А пока… Пока Зоина жизнь вертелась, все убыстряясь, в одном направлении, и ничего неожиданного в этом не было. Конечно, она понимала это, когда соглашалась идти сюда работать, — у них будет роман. Он начался сразу, с первого взгляда, и именно ему была подчинена теперь вся Зоина жизнь без остатка, и она не видела причин сопротивляться. Только иногда, мимоходом, вспоминала она бессмыслицу своих прежних отношений с маленьким, глупым, во всем покорным ей Витькой, на которого она убила почти четыре года. Но Витька был безнадежен, и она в конце концов махнула на него рукой. Правда, тогда случилось что-то странное, потому что оказалось, что он совсем не так убит их разрывом, как она того ожидала. Была дурацкая сцена, Витька грубил, громко смеялся, показывал ей какие-то бумаги. И из этих бумаг получалось, что он без нее давно уже все решил и чуть ли не месяц назад перевелся на заочный и теперь уезжал на целину. Это было похоже на Витьку. Куда же еще он мог ехать? Конечно, туда, куда все, — на целину, у него никогда не было ни собственного мнения, ни собственной воли. Что он будет делать там, на целине? Работать в совхозе или мешать раствор? На большее его профессиональных знаний все равно не хватит. Но теперь Зою это совершенно не интересовало, пусть делает что хочет.

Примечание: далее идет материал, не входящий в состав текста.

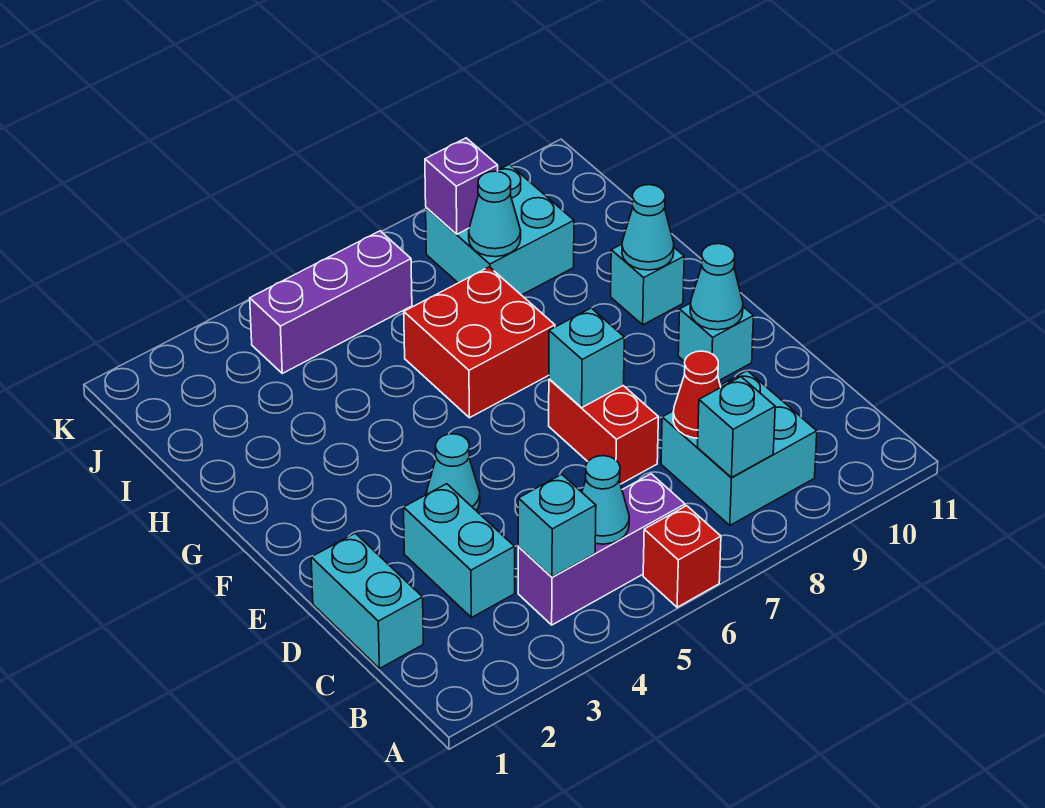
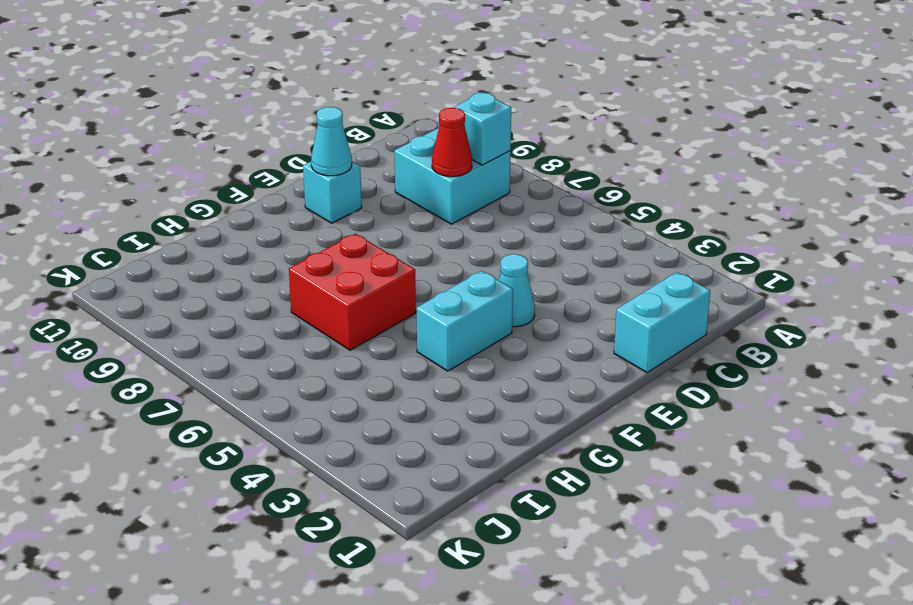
cyan brick F4:G4 level 1 -> cyan brick C3:D3 level 1
none -> red brick A6 level 1
none -> purple brick B4:B6 level 1
none -> red brick D7:E7 level 1

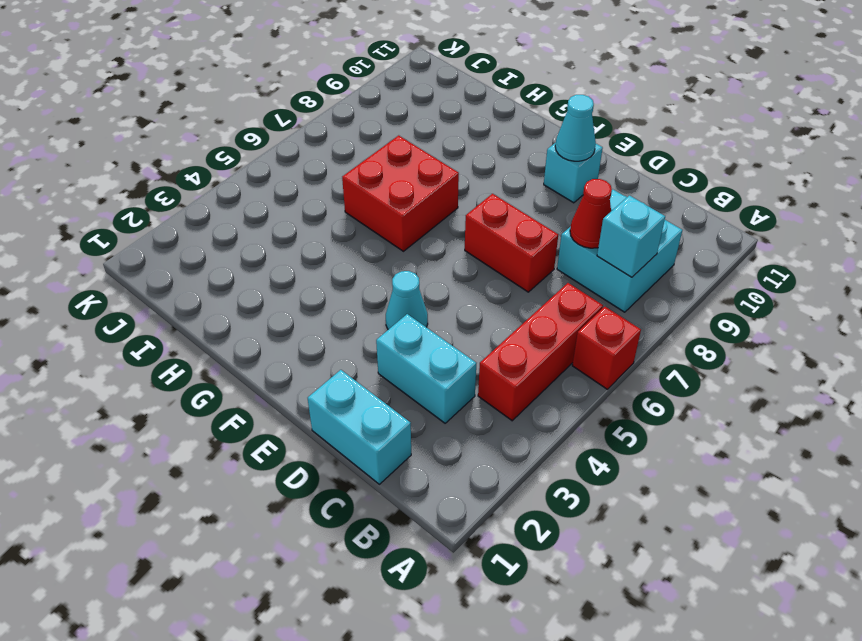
red brick B4:B6 level 1 -> purple brick B4:B6 level 1
none -> cyan brick G10 level 1
none -> cyan brick I8:J9 level 1
none -> purple brick J4:J6 level 1

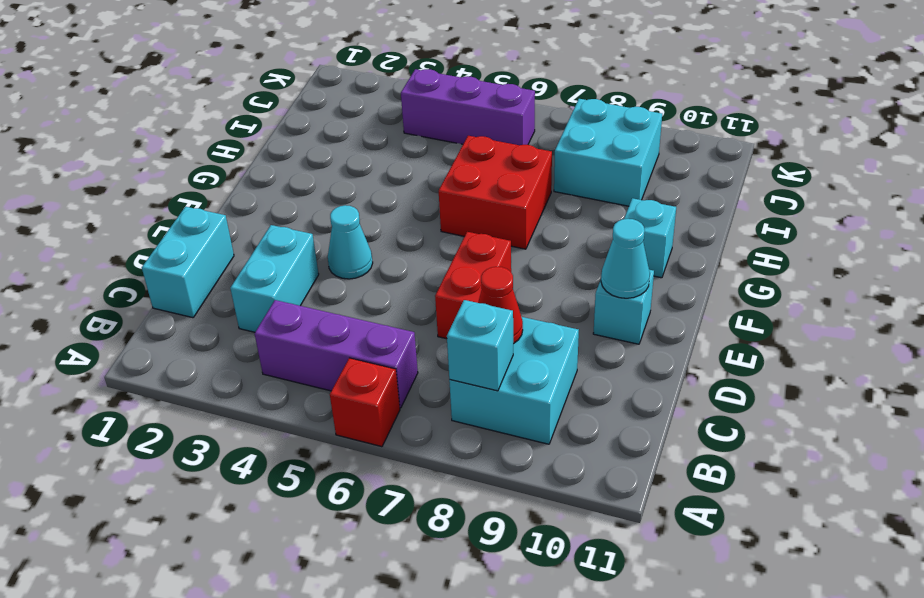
none -> cyan brick B4 level 2
none -> cyan cone B5 level 2
none -> cyan brick E7 level 2

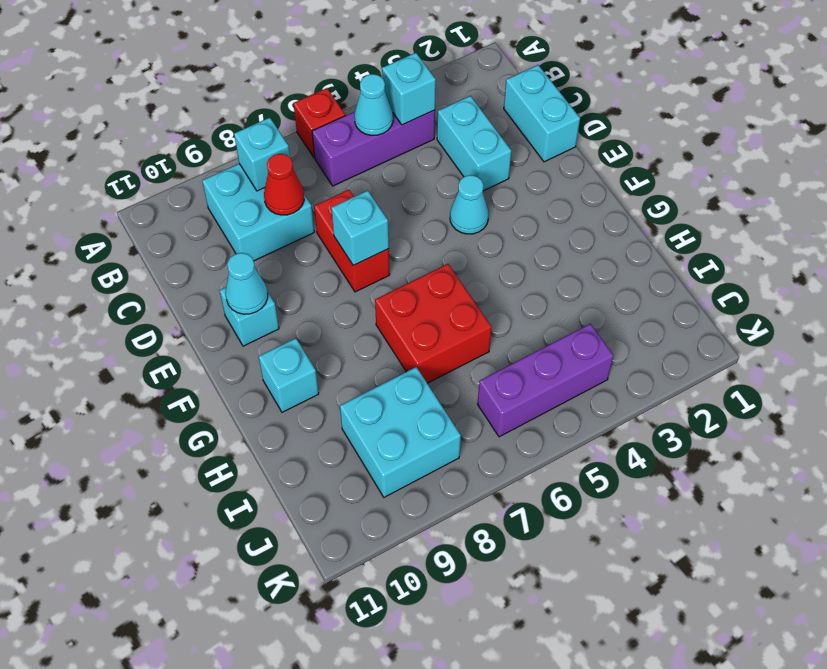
none -> cyan cone G10 level 2
none -> cyan cone I8 level 2
none -> purple brick J8 level 2

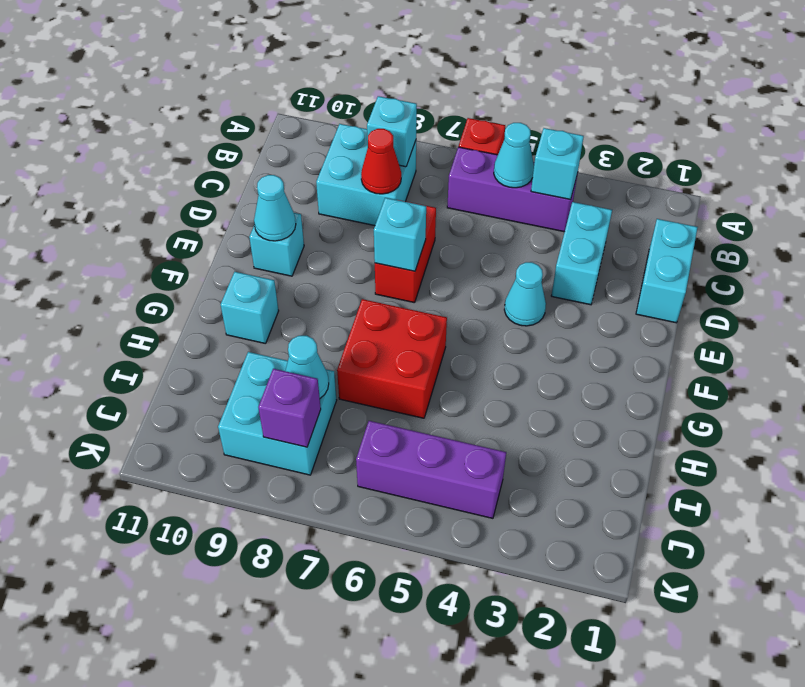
none -> cyan cone G10 level 2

…Едем мы, друзья, в дальние края,
Станем новоселами и ты, и я…
Она ядовито усмехалась, когда слышала эту песню. Витька наконец был пристроен на достойное его место. Ах, он ее теперь совершенно не интересовал, она чувствовала только облегчение, одно облегчение и — свободу. И вот теперь бескрайние просторы этой свободы стремительно затоплял поток новых событий. Казалось, еще ничего не произошло, а от свободы оставался уже крошечный островок под самыми ногами. И на этом островке, блистая цинизмом и ослепительными улыбками, она только из гордости, из желания поднять себе цену, для виду отбивала последние завершающие атаки своего избранника. Она твердо верила, что Виталий Петрович именно и есть ее избранник, потому что верно ценила свою роль в его игре и еще потому, что отлично знала, на что идет. Это она сама выбирала себе путь, хотя многое, многое было ей еще неясно. Виталий не любил рассказывать о себе. Она ничего не знала о нем: сколько ему лет, и кто его жена, и где он работал раньше, и что у них там было на самом деле с матерью, юношеская влюбленность, случайный флирт или что серьезное.

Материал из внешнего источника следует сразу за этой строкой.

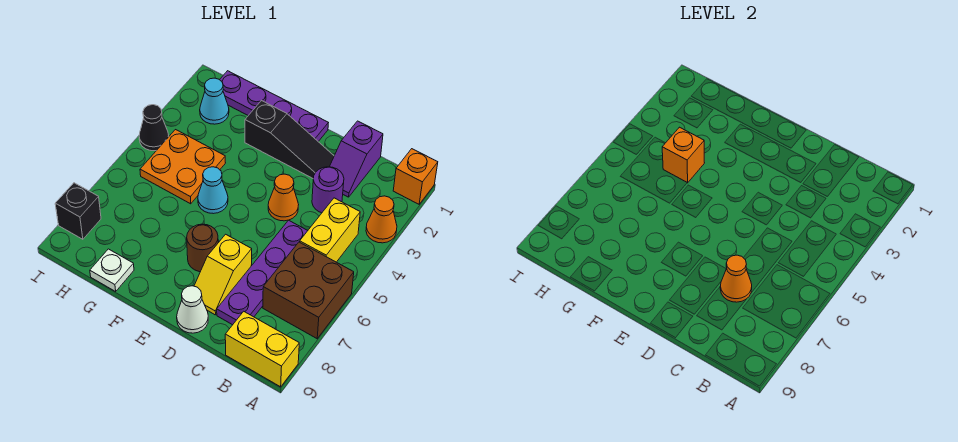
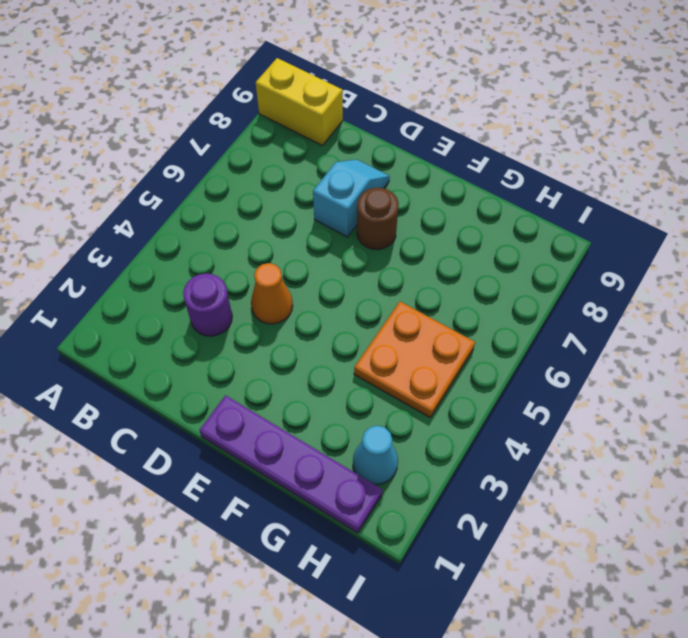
cyan slope D7:D8 level 1 top 7 -> yellow slope D7:D8 level 1 top 7
none -> orange brick A1 level 1
none -> orange cone A3 level 1
none -> brown brick A6:B7 level 1

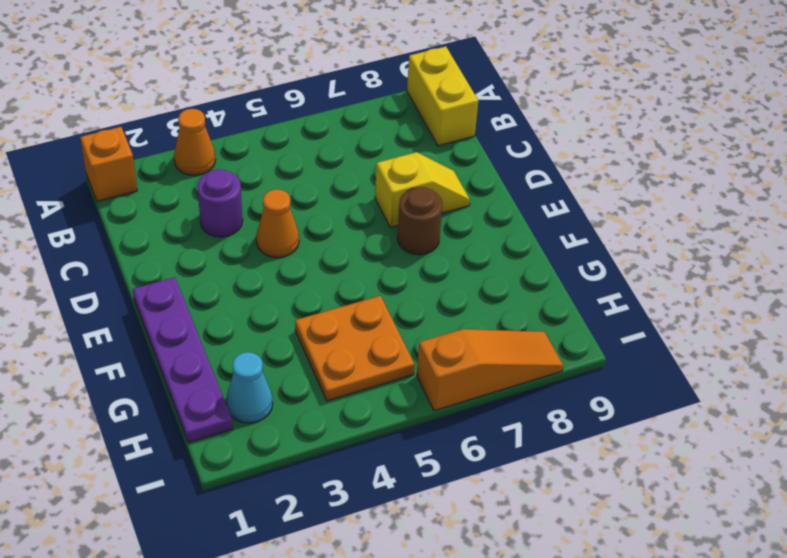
orange slope I6:I8 level 1 top 6 -> black brick I8 level 1
none -> brown brick A6:B7 level 1
none -> yellow brick B4:B5 level 1
none -> purple slope C1:C2 level 1 top 1

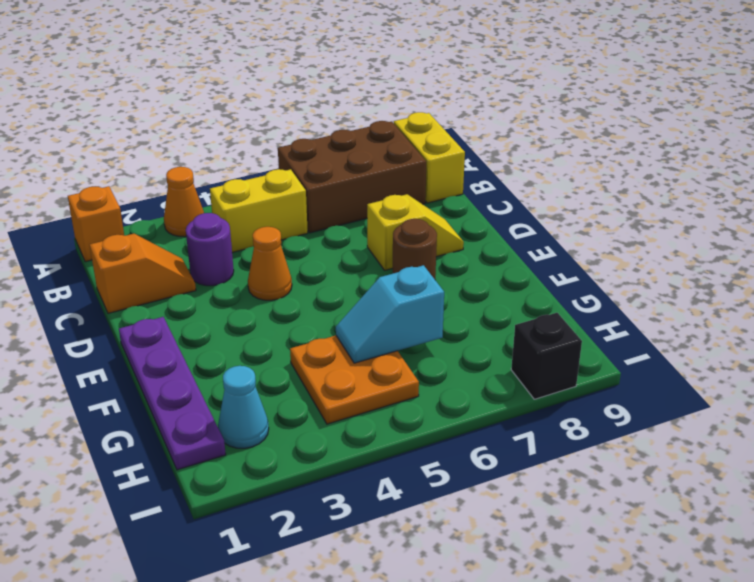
brown brick A6:B8 level 1 -> brown brick A6:B7 level 1
orange slope C1:C2 level 1 top 1 -> purple slope C1:C2 level 1 top 1
cyan slope G5:G6 level 2 top 6 -> none
none -> purple plate C5:C8 level 1
none -> black slope D2:F2 level 1 top F
none -> white cone D9 level 1

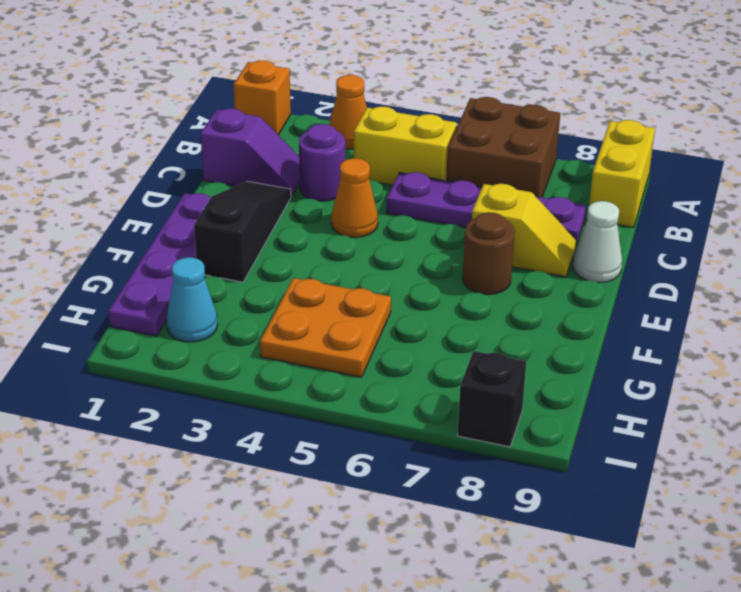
none -> cyan cone F5 level 1
none -> white plate G9 level 1
none -> black cone I4 level 1

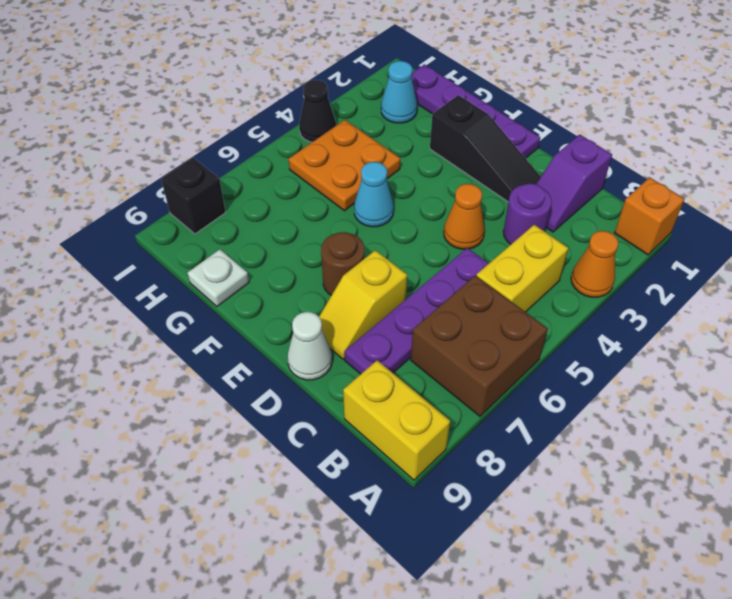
none -> orange cone C7 level 2
none -> orange brick G4 level 2

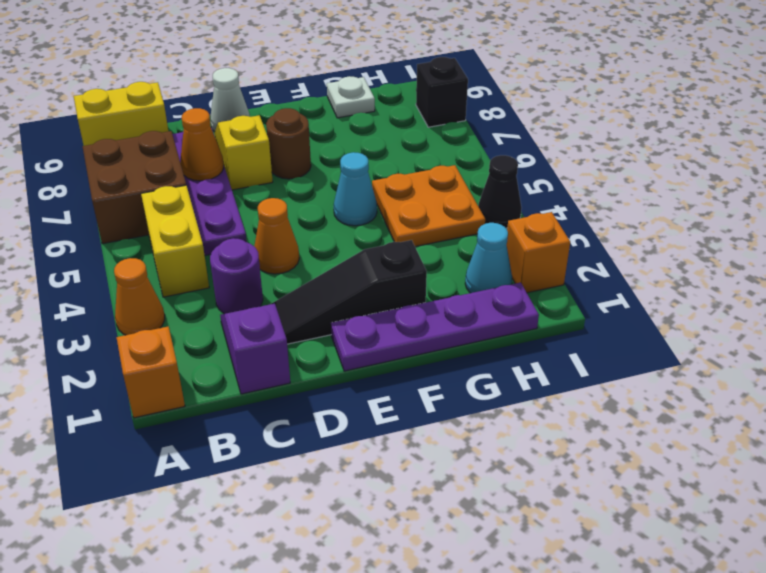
orange brick I2 level 1 -> orange brick G4 level 2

Чего разыгрывать из себя дуру, ясно, к чему дело клонилось. И наконец произошло то, что должно было случиться, — буднично, обыкновенно, даже скучновато. Да Зоя и не ждала особых потрясений, ей даже показалось смешным, как он чрезмерно суетился. Ну хорошо, она его любовница, чего было так волноваться?
Но в общем-то Петрович был молодец, быстро успокоился, повеселел. Начал налаживаться быт. Вечера они проводили вместе, здесь же, на выставке, бродили, сидели в кафе и ресторанах до самого закрытия, потом возвращались в свой павильон, и Зоя частенько стала оставаться в его кабинете на ночь, а Виталий Петрович уезжал в город, в свою счастливую семью.
Летело, летело зеленое лето, и думать о том, что будет после, не хотелось. Зоя поправилась немного, купила себе несколько платьев, туфли, новый плащ. И все это оказалось очень кстати. Приближалось двадцать третье августа, день рождения Райки Абакумовой, давно выбранный и назначенный день встречи всего их класса, на который она хотела обязательно пойти. Почему-то уж очень рвалась она показаться перед девчонками, блеснуть уверенностью, таинственностью своей непостижимой жизни. А еще — очень хотелось увидеть Вету. С той давней нелепой ссоры Зоя ее так и не видела, а спрашивать о ней у девчонок было неприятно. И все-таки Зоя всерьез не верила в ссору. Мало ли чего бывало у них за долгие годы дружбы. Конечно, она тогда наговорила лишнего, ну и что? Вета не такой человек, чтобы обижаться по пустякам. Тем более теперь, когда умер Логачев, бывший Зоин кумир, и у нее есть Петрович, или, по-новому, Витус, — что могло теперь стоять между ними?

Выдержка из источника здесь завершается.